Use the limit C-shell command, or the ulimit ksh/sh command, to display or set the size of the main stack.

Each slave thread of an OpenMP program has its own thread stack. This stack mimics the initial (or main) thread stack but is unique to the thread. The thread's PRIVATE arrays and variables (local to the thread) are allocated on the thread stack. The default size is 4 megabytes on 32-bit SPARC V8 and x86 platforms, and 8 megabytes on 64-bit SPARC V9 and x86 platforms. The size of the helper thread stack is set with the STACKSIZE environment variable.

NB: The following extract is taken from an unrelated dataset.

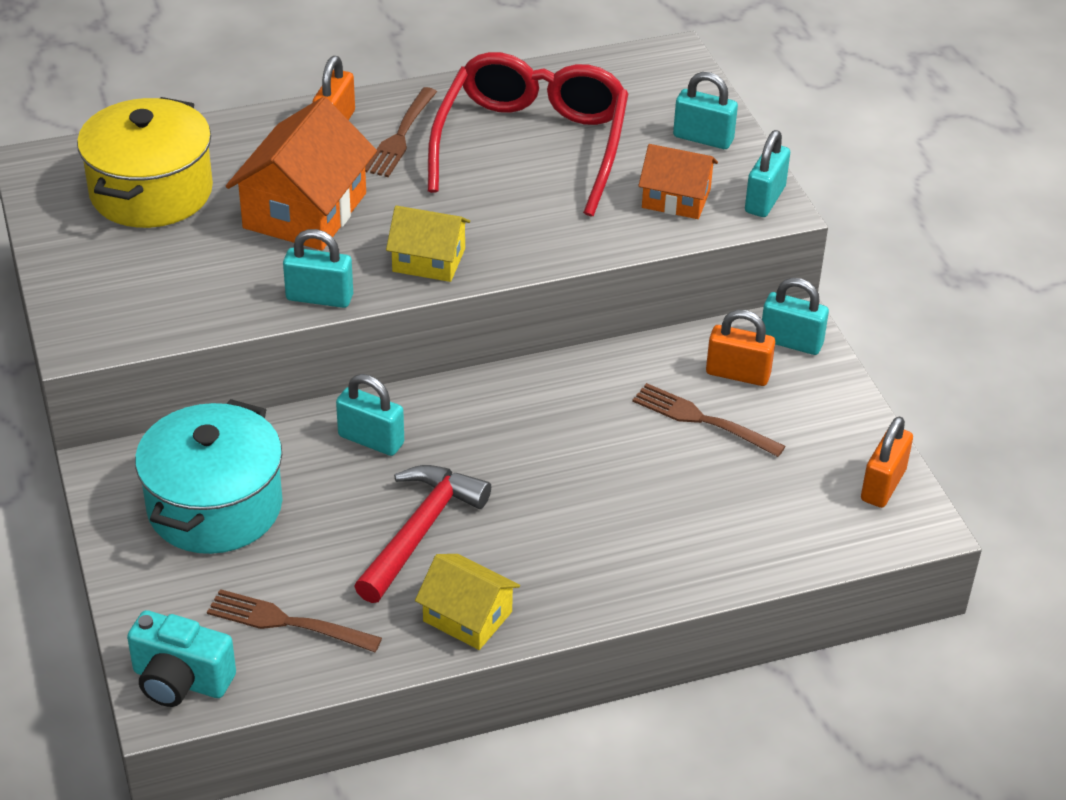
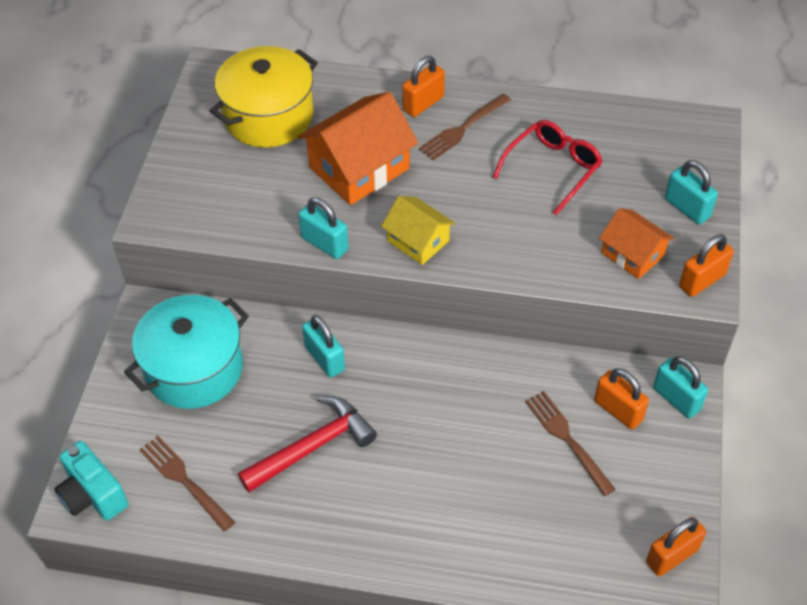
camera: 30 degrees right, 10 degrees up
(467, 616) = (302, 530): yellow house -> none
(531, 146) = (552, 169): red glasses -> red glasses, size x0.60
(764, 199) = (702, 280): turquoise padlock -> orange padlock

demo% setenv STACKSIZE 16384   <-Set thread stack size to 16 Mb (C shell)

demo$ STACKSIZE=16384          <-Same, using Bourne/Korn shell

demo$ export STACKSIZE

Finding the best stack size might have to be determined by trial and error. If the stack size is too small for a thread to run it may cause silent data corruption in neighboring threads, or segmentation faults. If you are unsure about stack overflows, compile your Fortran, C, or C++ programs with the -xcheck=stkovf flag to force a segmentation fault on stack overflow. This stops the program before any data corruption can occur.